Passage -

- Opening Delimiter -

In the Graph-based methods, an image is considered a weighted graph. Pixels and similarities between them are considered as nodes and edges of the graph, respectively. In these methods, image segmentation is measured as a problem of partitioning this graph into components with minimizing a cost function [1]. Graph cuts as one of the most important graph-based methods was introduced in 2001 [16].
Statistical model-based methods use a statistical model that characterizes pixel values [17, 18]. Machine learning-based methods use machine learning techniques for image segmentation [19-25]. In the last decade, some classification techniques have been successfully used in image segmentation. Especially, SVM as a binary classifier can be used for this purpose. In 2011, the Fast Support Vector Machine (FSVM) as a modified SVM was introduced for image segmentation [26]. User-selected objects and background pixels are used for training in this method. In the same year, Wang et al. applied Fuzzy C-Means-SVM (FCM-SVM) for color image segmentation [27]. In this method, training samples are selected randomly from the FCM clustering results. The drawback of this method is the number of FCM clusters must be set in advance, and the random selection of training samples also affects the performance of the final segmentation.
The saliency-SVM (SSVM) method is a combination of visual saliency detection and SVM classification [28]. In this method, a trimap of the given image is extracted according to the saliency map for estimating the prominent locations of the objects. Positive and negative training sets are automatically selected for SVM training through histogram analysis in trimap. The entire highlighted object is segmented using a trained SVM classifier. In 2018, Sangale and Kadu introduced a real-time Foreground- background segmentation using C-1SVM (Competing 1- class Support Vector Machines) technique [29]. The method first trains local C-1SVMs at every pixel area. Then, it relabels each pixel using learned C-1SVM. In the next step, it performs matting along the foreground boundary and then it applies global optimization.

- Closing Delimiter -

Text data extracted from pages
- Opening Delimiter -

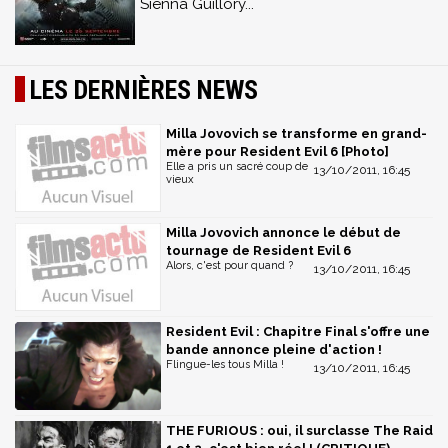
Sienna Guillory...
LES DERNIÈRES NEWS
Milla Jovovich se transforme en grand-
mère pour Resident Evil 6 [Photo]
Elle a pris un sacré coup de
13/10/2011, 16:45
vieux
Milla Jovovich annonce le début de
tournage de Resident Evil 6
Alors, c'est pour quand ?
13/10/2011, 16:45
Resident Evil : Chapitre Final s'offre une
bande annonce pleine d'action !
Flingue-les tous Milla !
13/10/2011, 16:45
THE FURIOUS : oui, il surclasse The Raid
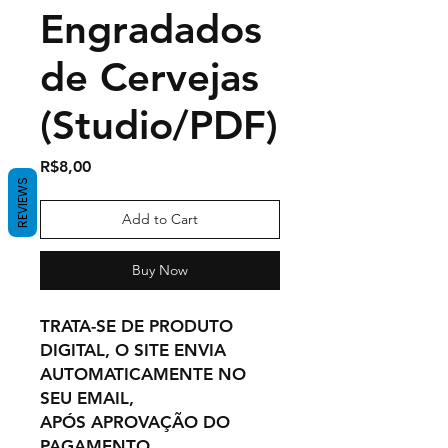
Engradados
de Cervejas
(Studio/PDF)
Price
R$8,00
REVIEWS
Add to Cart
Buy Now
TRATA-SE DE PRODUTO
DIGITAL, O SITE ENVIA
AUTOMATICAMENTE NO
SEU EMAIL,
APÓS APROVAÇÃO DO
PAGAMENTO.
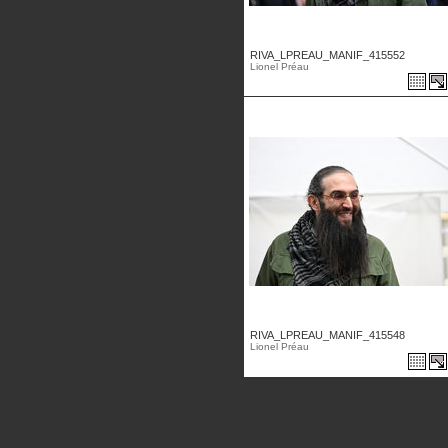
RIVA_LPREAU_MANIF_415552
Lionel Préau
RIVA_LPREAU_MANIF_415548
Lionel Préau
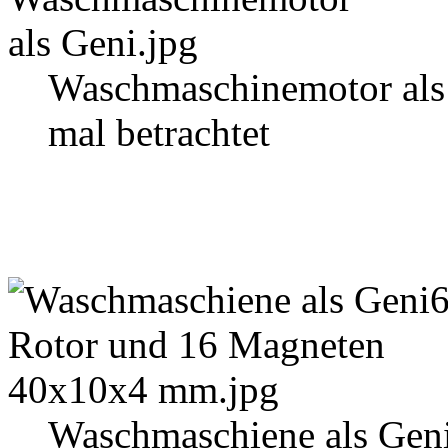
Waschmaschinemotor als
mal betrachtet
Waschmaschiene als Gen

- Closing Delimiter -
- Opening Delimiter -

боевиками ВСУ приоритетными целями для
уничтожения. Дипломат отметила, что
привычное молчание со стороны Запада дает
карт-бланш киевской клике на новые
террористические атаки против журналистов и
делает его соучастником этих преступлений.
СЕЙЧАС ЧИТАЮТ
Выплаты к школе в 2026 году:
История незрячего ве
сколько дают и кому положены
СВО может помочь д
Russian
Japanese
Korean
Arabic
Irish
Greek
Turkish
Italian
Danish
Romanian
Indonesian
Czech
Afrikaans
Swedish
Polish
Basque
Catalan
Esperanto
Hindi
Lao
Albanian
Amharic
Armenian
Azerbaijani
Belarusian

- Closing Delimiter -
- Opening Delimiter -

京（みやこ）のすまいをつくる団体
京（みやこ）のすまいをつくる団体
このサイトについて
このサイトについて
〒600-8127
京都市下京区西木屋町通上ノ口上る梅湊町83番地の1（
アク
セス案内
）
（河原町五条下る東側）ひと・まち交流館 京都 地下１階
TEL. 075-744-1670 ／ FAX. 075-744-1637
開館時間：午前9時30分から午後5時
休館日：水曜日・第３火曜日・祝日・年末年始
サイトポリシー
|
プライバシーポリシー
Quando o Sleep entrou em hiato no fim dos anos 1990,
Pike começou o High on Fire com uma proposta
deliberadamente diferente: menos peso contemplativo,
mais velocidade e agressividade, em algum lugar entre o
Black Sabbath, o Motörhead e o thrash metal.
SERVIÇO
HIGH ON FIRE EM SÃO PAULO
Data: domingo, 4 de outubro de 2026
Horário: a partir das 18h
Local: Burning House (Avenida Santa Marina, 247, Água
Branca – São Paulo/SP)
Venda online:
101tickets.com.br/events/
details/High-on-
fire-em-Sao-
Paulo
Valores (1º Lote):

- Closing Delimiter -

Exercise set -
A. Set down the part of the passage on image segmentation methods between "In the Graph-based" and "in 2001 [16].", inclusive.
B. In the passage on image segmentation methods, how does the saliency-SVM method select its positive and negative training sets for SVM training?
C. Extend the passage on image segmentation methods, picking up from its final sentence.

Written responses -
A.
In the Graph-based methods, an image is considered a weighted graph. Pixels and similarities between them are considered as nodes and edges of the graph, respectively. In these methods, image segmentation is measured as a problem of partitioning this graph into components with minimizing a cost function [1]. Graph cuts as one of the most important graph-based methods was introduced in 2001 [16].

B. They are selected automatically through histogram analysis in the trimap.

C.
Tang et al. applied SVM for Foreground Segmentation in video sequences [30]. They introduced a novel feature image and used it in the framework of a support vector machine. In 2020, the SVM method is proposed for identifying two locust species and instars [31]. They used the Grab Cut method and principal component analysis for extracting eight features from 73 features of locusts. However, the proposed Image segmentation and feature extraction of this method are complicated which causes difficulty to achieve fully automatic identification.
In addition to the SVM-based methods, some other methods have been introduced in this field. Dhanachandra et al. used k-means to segment the foreground area from the background. The subtractive clustering method is applied to generate the centroid based on the potential value of the data points. In this method, partial contrast stretching is used for improving the quality of the image and the middle filter is applied to improve the segmented image [32].
In 2021, Chen et al. proposed an improved K-means algorithm for underwater image background segmentation. The method deals with the problem of improper determination of the value of K and minimizes the effect of the initial centroid position of the grayscale image during the quantification of the gray surface of the conventional K-means algorithm [33].
In recent years, researchers have proposed some deep learning methods for the image segmentation. In 2022, Yang et al. proposed a generative adversarial deep network for foreground and background segmentation. The method avoids trivial decompositions by maximizing mutual information between generated images and latent variables [34].
In this paper, we propose a novel and efficient foreground-background segmentation. First, SVM is used for segmenting the interest area from the background. Then, K-means clustering is applied for selecting the training data of SVM. It restricts the computational efforts in the region of interest. However, before applying the K-means algorithm, the first saliency parts are selected using a saliency map and some efficient operators.
The rest of this paper is organized as follows. In Section 2, The SVM and K-Means methods are explained in detail. Section 3 describes the proposed method. Section 4 illustrates the experimental results. Finally, the paper is concluded in Section 5.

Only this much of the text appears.